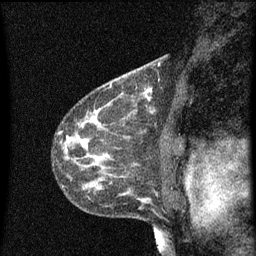
Breast MRI (dynamic contrast-enhanced), one sagittal slice; slice 35 of 60 in the series (ordered by position); dynamic contrast-enhanced series, image 2 of 3 at this slice position (ordered by acquisition); 1.5 T; TE 4.2 ms, TR 8 ms; 256 × 256 image matrix, field of view 180 × 180 mm. Female patient, age 41 years.
Annotated regions visible in this slice (semi-automatically segmented with operator editing):
- analysis volume of interest (the breast-tissue region the enhancement analysis was run in; not a lesion): box from (x=130, y=76) to (x=153, y=101) px
- tumour enhancement mask (voxels above the 70 % enhancement threshold inside the analysis volume of interest): (x=144, y=88)–(x=153, y=101)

### Required work
What you return must be the lines from the line holding "Annotated regions visible" through the final line of the material, word for word, and nothing more.

### Exercise response
Annotated regions visible in this slice (semi-automatically segmented with operator editing):
- analysis volume of interest (the breast-tissue region the enhancement analysis was run in; not a lesion): box from (x=130, y=76) to (x=153, y=101) px
- tumour enhancement mask (voxels above the 70 % enhancement threshold inside the analysis volume of interest): (x=144, y=88)–(x=153, y=101)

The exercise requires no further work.